Housing is much more than a roof over one’s head. Having a place to call home is a basic human need—a place of safety, stability, support, and belonging. Stable housing roots people in their community and allows access to the opportunities that are necessary to thrive and enjoy a brighter future.

Housing stability is not something that millions of extremely low-income Americans can take for granted. According to the 2022 State of the Nation’s Housing report by Harvard Joint Center for Housing Studies, more than 70 percent of renters with incomes below $30,000 a year paid more than a third of their income for housing, and an additional 20 percent of them paid more than half, leaving very few resources to pay for necessities such as food and health care. The situation for extremely low-income homeowners was no better. The percentage of housing cost-burdened households earning less than $30,000 increased from 70 to 73 percent between 2019 and 2020.

Housing cost burdens are unequally distributed by race, with Black and Latino households two to three times more likely to pay outsized shares of their income toward housing. Significant racial disparities were not limited to housing costs. Households of color were significantly more likely to be evicted, foreclosed upon, or displaced from their homes by gentrification. They were also more likely to live in units that were overcrowded or contaminated by lead, asbestos, and other environmental hazards within high-poverty, low-opportunity communities. Families of color have also carried a heavier burden due to the pandemic, from higher rates of disease and mortality to higher rates of job loss and income that led to missed rent or mortgage payments.

The economic consequences of the pandemic sparked an unprecedented response to the housing crisis. Greater awareness of this issue led to national moratoria on evictions and foreclosures that kept millions of families in their homes, while more than $55 billion in emergency financial assistance for renters and homeowners helped millions of households pay off their housing debt. Preliminary data from the US Department of the Treasury indicates emergency rental assistance targeted low-income households of color. Dozens of states and localities passed new short- and long-term protections for tenants and explored new kinds of partnerships with nonprofit and community groups.

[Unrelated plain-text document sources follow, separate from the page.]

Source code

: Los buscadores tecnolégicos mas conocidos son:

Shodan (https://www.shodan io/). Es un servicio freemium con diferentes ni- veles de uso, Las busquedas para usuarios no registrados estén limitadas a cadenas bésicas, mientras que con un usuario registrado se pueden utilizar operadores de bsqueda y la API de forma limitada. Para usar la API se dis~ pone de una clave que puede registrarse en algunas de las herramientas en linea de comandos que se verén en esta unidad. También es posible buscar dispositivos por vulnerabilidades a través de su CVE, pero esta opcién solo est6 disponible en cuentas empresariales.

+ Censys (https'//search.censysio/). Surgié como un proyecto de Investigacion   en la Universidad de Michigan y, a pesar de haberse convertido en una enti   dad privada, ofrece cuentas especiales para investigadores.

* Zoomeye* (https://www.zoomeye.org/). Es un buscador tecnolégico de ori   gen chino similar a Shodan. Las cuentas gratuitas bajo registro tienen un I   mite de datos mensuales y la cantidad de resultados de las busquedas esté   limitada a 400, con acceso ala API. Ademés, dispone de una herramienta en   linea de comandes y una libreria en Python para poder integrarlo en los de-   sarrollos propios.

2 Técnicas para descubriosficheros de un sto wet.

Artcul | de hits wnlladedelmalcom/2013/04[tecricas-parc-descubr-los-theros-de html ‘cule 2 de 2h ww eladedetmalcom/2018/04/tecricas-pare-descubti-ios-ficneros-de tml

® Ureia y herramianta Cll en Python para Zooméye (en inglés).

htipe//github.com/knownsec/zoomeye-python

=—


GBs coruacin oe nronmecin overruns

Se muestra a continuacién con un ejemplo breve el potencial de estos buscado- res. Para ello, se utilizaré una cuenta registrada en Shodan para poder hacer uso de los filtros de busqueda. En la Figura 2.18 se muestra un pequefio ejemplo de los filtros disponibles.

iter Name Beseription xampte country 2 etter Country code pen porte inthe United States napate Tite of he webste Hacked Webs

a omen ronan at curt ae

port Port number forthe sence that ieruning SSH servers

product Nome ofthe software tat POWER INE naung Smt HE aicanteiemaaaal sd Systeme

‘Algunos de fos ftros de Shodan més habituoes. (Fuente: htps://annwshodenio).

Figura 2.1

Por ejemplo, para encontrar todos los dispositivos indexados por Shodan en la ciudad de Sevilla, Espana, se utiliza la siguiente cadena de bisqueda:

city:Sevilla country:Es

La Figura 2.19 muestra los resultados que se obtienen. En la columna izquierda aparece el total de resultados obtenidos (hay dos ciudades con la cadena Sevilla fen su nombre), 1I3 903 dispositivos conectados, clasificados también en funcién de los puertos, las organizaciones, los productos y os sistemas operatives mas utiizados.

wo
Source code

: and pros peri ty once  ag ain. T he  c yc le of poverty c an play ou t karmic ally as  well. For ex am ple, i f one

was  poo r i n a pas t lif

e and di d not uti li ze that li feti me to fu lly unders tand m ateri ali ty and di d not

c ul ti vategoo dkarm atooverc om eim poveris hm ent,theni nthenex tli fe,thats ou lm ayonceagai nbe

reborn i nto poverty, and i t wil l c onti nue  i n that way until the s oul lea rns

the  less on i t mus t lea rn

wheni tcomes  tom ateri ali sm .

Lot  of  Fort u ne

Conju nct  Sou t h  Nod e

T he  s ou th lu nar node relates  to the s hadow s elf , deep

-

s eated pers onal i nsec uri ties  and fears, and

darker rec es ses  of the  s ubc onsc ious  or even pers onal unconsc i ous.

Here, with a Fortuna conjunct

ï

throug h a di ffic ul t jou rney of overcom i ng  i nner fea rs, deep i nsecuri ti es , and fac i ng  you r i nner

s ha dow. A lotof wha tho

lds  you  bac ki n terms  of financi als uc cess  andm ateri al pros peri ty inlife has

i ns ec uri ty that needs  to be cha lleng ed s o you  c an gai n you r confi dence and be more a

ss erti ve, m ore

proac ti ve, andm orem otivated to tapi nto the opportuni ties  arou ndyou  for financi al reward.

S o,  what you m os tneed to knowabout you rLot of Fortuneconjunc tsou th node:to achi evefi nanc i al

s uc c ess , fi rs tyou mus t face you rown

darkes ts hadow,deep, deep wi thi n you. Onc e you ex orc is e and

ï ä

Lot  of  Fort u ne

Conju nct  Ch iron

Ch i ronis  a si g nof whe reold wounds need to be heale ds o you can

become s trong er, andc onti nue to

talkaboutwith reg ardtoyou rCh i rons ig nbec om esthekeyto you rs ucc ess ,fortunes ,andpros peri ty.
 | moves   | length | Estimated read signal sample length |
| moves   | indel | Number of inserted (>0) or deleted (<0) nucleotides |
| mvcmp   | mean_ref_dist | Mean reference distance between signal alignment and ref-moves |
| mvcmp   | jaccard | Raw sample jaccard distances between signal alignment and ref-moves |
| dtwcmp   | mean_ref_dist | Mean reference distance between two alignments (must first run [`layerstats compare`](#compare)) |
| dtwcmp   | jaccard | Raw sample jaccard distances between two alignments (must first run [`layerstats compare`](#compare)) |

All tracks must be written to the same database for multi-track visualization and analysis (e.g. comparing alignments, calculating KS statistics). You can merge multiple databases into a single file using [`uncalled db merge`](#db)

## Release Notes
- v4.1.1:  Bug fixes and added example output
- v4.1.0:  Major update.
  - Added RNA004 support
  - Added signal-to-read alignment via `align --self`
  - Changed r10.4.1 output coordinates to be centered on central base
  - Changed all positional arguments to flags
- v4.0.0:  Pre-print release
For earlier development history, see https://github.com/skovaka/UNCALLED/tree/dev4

As the pandemic continues into its third year, many aspire to a return to “normal.” But with respect to housing, a return to how things were is neither possible nor desirable. Long-standing racial disparities provide evidence of how bias and discrimination are a feature, and not a bug, of our housing system. The dramatic increase in both rents and home prices threatens to intensify affordability challenges for low- and moderate-income families.